WORK TO COMPLETE: Arrange every line of the entries below as a Markdown table with two columns, "Number" for the row number and "Text" for the line itself, omitting blank lines.

____

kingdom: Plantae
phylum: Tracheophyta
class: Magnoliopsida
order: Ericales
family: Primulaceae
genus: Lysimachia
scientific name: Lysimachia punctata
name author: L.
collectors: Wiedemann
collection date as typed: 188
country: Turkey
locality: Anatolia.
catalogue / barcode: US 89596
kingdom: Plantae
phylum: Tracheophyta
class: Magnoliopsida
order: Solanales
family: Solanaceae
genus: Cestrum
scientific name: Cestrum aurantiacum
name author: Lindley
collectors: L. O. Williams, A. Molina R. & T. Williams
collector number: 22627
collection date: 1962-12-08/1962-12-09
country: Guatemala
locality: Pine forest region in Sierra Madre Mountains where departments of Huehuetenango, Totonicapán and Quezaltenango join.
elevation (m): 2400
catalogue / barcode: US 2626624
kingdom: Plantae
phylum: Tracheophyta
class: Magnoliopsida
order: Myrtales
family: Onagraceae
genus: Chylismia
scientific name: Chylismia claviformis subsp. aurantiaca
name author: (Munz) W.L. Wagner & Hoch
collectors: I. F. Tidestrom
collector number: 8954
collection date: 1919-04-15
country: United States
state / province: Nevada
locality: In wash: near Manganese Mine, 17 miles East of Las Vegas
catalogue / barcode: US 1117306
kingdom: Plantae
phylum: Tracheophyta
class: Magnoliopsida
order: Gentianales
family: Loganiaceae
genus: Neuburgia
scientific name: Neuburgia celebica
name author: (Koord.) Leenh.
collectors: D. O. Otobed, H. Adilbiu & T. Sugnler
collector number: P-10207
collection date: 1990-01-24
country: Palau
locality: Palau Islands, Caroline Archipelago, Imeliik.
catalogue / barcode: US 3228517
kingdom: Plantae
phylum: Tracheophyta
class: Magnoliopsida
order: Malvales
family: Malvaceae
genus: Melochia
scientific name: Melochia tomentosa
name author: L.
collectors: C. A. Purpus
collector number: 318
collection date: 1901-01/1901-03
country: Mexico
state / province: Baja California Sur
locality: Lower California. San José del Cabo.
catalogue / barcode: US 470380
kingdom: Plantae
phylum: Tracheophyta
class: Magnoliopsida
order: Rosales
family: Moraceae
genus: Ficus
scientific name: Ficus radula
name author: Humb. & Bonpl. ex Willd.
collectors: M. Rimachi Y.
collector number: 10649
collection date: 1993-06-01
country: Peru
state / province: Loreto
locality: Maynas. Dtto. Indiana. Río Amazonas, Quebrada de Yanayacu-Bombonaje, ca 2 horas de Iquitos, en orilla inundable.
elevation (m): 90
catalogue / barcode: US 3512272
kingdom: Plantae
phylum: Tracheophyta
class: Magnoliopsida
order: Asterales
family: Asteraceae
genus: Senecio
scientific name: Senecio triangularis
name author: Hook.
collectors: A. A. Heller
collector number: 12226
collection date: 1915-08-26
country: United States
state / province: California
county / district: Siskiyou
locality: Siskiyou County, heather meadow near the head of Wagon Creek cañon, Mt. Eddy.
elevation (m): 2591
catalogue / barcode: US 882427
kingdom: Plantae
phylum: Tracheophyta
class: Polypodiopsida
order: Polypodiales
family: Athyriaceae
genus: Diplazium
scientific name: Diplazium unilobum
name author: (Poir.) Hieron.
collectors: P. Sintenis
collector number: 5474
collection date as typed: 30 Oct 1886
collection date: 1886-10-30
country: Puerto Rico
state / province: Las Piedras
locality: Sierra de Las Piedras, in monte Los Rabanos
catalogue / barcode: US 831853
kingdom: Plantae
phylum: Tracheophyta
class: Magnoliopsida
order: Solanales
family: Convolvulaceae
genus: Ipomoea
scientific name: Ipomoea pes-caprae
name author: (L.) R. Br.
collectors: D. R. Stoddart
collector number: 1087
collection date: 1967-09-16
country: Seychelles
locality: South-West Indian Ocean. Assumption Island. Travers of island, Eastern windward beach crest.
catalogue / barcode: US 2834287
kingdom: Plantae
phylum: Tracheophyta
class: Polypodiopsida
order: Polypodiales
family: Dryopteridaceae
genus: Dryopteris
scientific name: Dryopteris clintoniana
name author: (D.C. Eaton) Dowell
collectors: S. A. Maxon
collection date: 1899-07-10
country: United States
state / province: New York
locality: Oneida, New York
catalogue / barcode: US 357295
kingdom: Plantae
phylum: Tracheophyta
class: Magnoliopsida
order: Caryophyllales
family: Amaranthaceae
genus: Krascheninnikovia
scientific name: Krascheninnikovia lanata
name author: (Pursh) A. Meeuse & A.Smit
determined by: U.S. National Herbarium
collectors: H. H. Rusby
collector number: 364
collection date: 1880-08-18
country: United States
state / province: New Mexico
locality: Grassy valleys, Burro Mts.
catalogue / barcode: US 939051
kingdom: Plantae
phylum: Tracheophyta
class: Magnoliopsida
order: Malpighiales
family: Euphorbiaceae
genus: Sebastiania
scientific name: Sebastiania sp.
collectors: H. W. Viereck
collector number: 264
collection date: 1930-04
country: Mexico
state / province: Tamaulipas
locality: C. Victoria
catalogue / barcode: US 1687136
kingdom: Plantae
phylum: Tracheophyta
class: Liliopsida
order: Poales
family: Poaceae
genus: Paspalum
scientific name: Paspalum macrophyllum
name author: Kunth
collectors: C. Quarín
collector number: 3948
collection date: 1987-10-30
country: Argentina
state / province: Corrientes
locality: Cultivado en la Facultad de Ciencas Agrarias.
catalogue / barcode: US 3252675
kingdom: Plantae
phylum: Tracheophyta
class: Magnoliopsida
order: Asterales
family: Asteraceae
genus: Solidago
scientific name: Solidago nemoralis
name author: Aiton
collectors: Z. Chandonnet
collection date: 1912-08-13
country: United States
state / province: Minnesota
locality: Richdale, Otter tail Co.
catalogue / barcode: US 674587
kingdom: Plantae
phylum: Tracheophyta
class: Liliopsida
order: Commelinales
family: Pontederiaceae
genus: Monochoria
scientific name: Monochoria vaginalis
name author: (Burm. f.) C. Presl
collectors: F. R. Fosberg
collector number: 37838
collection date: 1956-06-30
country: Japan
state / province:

____

RESPONSE TO THE EXERCISE:
| Number | Text |
|---|---|
| 1 | kingdom: Plantae |
| 2 | phylum: Tracheophyta |
| 3 | class: Magnoliopsida |
| 4 | order: Ericales |
| 5 | family: Primulaceae |
| 6 | genus: Lysimachia |
| 7 | scientific name: Lysimachia punctata |
| 8 | name author: L. |
| 9 | collectors: Wiedemann |
| 10 | collection date as typed: 188 |
| 11 | country: Turkey |
| 12 | locality: Anatolia. |
| 13 | catalogue / barcode: US 89596 |
| 14 | kingdom: Plantae |
| 15 | phylum: Tracheophyta |
| 16 | class: Magnoliopsida |
| 17 | order: Solanales |
| 18 | family: Solanaceae |
| 19 | genus: Cestrum |
| 20 | scientific name: Cestrum aurantiacum |
| 21 | name author: Lindley |
| 22 | collectors: L. O. Williams, A. Molina R. & T. Williams |
| 23 | collector number: 22627 |
| 24 | collection date: 1962-12-08/1962-12-09 |
| 25 | country: Guatemala |
| 26 | locality: Pine forest region in Sierra Madre Mountains where departments of Huehuetenango, Totonicapán and Quezaltenango join. |
| 27 | elevation (m): 2400 |
| 28 | catalogue / barcode: US 2626624 |
| 29 | kingdom: Plantae |
| 30 | phylum: Tracheophyta |
| 31 | class: Magnoliopsida |
| 32 | order: Myrtales |
| 33 | family: Onagraceae |
| 34 | genus: Chylismia |
| 35 | scientific name: Chylismia claviformis subsp. aurantiaca |
| 36 | name author: (Munz) W.L. Wagner & Hoch |
| 37 | collectors: I. F. Tidestrom |
| 38 | collector number: 8954 |
| 39 | collection date: 1919-04-15 |
| 40 | country: United States |
| 41 | state / province: Nevada |
| 42 | locality: In wash: near Manganese Mine, 17 miles East of Las Vegas |
| 43 | catalogue / barcode: US 1117306 |
| 44 | kingdom: Plantae |
| 45 | phylum: Tracheophyta |
| 46 | class: Magnoliopsida |
| 47 | order: Gentianales |
| 48 | family: Loganiaceae |
| 49 | genus: Neuburgia |
| 50 | scientific name: Neuburgia celebica |
| 51 | name author: (Koord.) Leenh. |
| 52 | collectors: D. O. Otobed, H. Adilbiu & T. Sugnler |
| 53 | collector number: P-10207 |
| 54 | collection date: 1990-01-24 |
| 55 | country: Palau |
| 56 | locality: Palau Islands, Caroline Archipelago, Imeliik. |
| 57 | catalogue / barcode: US 3228517 |
| 58 | kingdom: Plantae |
| 59 | phylum: Tracheophyta |
| 60 | class: Magnoliopsida |
| 61 | order: Malvales |
| 62 | family: Malvaceae |
| 63 | genus: Melochia |
| 64 | scientific name: Melochia tomentosa |
| 65 | name author: L. |
| 66 | collectors: C. A. Purpus |
| 67 | collector number: 318 |
| 68 | collection date: 1901-01/1901-03 |
| 69 | country: Mexico |
| 70 | state / province: Baja California Sur |
| 71 | locality: Lower California. San José del Cabo. |
| 72 | catalogue / barcode: US 470380 |
| 73 | kingdom: Plantae |
| 74 | phylum: Tracheophyta |
| 75 | class: Magnoliopsida |
| 76 | order: Rosales |
| 77 | family: Moraceae |
| 78 | genus: Ficus |
| 79 | scientific name: Ficus radula |
| 80 | name author: Humb. & Bonpl. ex Willd. |
| 81 | collectors: M. Rimachi Y. |
| 82 | collector number: 10649 |
| 83 | collection date: 1993-06-01 |
| 84 | country: Peru |
| 85 | state / province: Loreto |
| 86 | locality: Maynas. Dtto. Indiana. Río Amazonas, Quebrada de Yanayacu-Bombonaje, ca 2 horas de Iquitos, en orilla inundable. |
| 87 | elevation (m): 90 |
| 88 | catalogue / barcode: US 3512272 |
| 89 | kingdom: Plantae |
| 90 | phylum: Tracheophyta |
| 91 | class: Magnoliopsida |
| 92 | order: Asterales |
| 93 | family: Asteraceae |
| 94 | genus: Senecio |
| 95 | scientific name: Senecio triangularis |
| 96 | name author: Hook. |
| 97 | collectors: A. A. Heller |
| 98 | collector number: 12226 |
| 99 | collection date: 1915-08-26 |
| 100 | country: United States |
| 101 | state / province: California |
| 102 | county / district: Siskiyou |
| 103 | locality: Siskiyou County, heather meadow near the head of Wagon Creek cañon, Mt. Eddy. |
| 104 | elevation (m): 2591 |
| 105 | catalogue / barcode: US 882427 |
| 106 | kingdom: Plantae |
| 107 | phylum: Tracheophyta |
| 108 | class: Polypodiopsida |
| 109 | order: Polypodiales |
| 110 | family: Athyriaceae |
| 111 | genus: Diplazium |
| 112 | scientific name: Diplazium unilobum |
| 113 | name author: (Poir.) Hieron. |
| 114 | collectors: P. Sintenis |
| 115 | collector number: 5474 |
| 116 | collection date as typed: 30 Oct 1886 |
| 117 | collection date: 1886-10-30 |
| 118 | country: Puerto Rico |
| 119 | state / province: Las Piedras |
| 120 | locality: Sierra de Las Piedras, in monte Los Rabanos |
| 121 | catalogue / barcode: US 831853 |
| 122 | kingdom: Plantae |
| 123 | phylum: Tracheophyta |
| 124 | class: Magnoliopsida |
| 125 | order: Solanales |
| 126 | family: Convolvulaceae |
| 127 | genus: Ipomoea |
| 128 | scientific name: Ipomoea pes-caprae |
| 129 | name author: (L.) R. Br. |
| 130 | collectors: D. R. Stoddart |
| 131 | collector number: 1087 |
| 132 | collection date: 1967-09-16 |
| 133 | country: Seychelles |
| 134 | locality: South-West Indian Ocean. Assumption Island. Travers of island, Eastern windward beach crest. |
| 135 | catalogue / barcode: US 2834287 |
| 136 | kingdom: Plantae |
| 137 | phylum: Tracheophyta |
| 138 | class: Polypodiopsida |
| 139 | order: Polypodiales |
| 140 | family: Dryopteridaceae |
| 141 | genus: Dryopteris |
| 142 | scientific name: Dryopteris clintoniana |
| 143 | name author: (D.C. Eaton) Dowell |
| 144 | collectors: S. A. Maxon |
| 145 | collection date: 1899-07-10 |
| 146 | country: United States |
| 147 | state / province: New York |
| 148 | locality: Oneida, New York |
| 149 | catalogue / barcode: US 357295 |
| 150 | kingdom: Plantae |
| 151 | phylum: Tracheophyta |
| 152 | class: Magnoliopsida |
| 153 | order: Caryophyllales |
| 154 | family: Amaranthaceae |
| 155 | genus: Krascheninnikovia |
| 156 | scientific name: Krascheninnikovia lanata |
| 157 | name author: (Pursh) A. Meeuse & A.Smit |
| 158 | determined by: U.S. National Herbarium |
| 159 | collectors: H. H. Rusby |
| 160 | collector number: 364 |
| 161 | collection date: 1880-08-18 |
| 162 | country: United States |
| 163 | state / province: New Mexico |
| 164 | locality: Grassy valleys, Burro Mts. |
| 165 | catalogue / barcode: US 939051 |
| 166 | kingdom: Plantae |
| 167 | phylum: Tracheophyta |
| 168 | class: Magnoliopsida |
| 169 | order: Malpighiales |
| 170 | family: Euphorbiaceae |
| 171 | genus: Sebastiania |
| 172 | scientific name: Sebastiania sp. |
| 173 | collectors: H. W. Viereck |
| 174 | collector number: 264 |
| 175 | collection date: 1930-04 |
| 176 | country: Mexico |
| 177 | state / province: Tamaulipas |
| 178 | locality: C. Victoria |
| 179 | catalogue / barcode: US 1687136 |
| 180 | kingdom: Plantae |
| 181 | phylum: Tracheophyta |
| 182 | class: Liliopsida |
| 183 | order: Poales |
| 184 | family: Poaceae |
| 185 | genus: Paspalum |
| 186 | scientific name: Paspalum macrophyllum |
| 187 | name author: Kunth |
| 188 | collectors: C. Quarín |
| 189 | collector number: 3948 |
| 190 | collection date: 1987-10-30 |
| 191 | country: Argentina |
| 192 | state / province: Corrientes |
| 193 | locality: Cultivado en la Facultad de Ciencas Agrarias. |
| 194 | catalogue / barcode: US 3252675 |
| 195 | kingdom: Plantae |
| 196 | phylum: Tracheophyta |
| 197 | class: Magnoliopsida |
| 198 | order: Asterales |
| 199 | family: Asteraceae |
| 200 | genus: Solidago |
| 201 | scientific name: Solidago nemoralis |
| 202 | name author: Aiton |
| 203 | collectors: Z. Chandonnet |
| 204 | collection date: 1912-08-13 |
| 205 | country: United States |
| 206 | state / province: Minnesota |
| 207 | locality: Richdale, Otter tail Co. |
| 208 | catalogue / barcode: US 674587 |
| 209 | kingdom: Plantae |
| 210 | phylum: Tracheophyta |
| 211 | class: Liliopsida |
| 212 | order: Commelinales |
| 213 | family: Pontederiaceae |
| 214 | genus: Monochoria |
| 215 | scientific name: Monochoria vaginalis |
| 216 | name author: (Burm. f.) C. Presl |
| 217 | collectors: F. R. Fosberg |
| 218 | collector number: 37838 |
| 219 | collection date: 1956-06-30 |
| 220 | country: Japan |
| 221 | state / province: |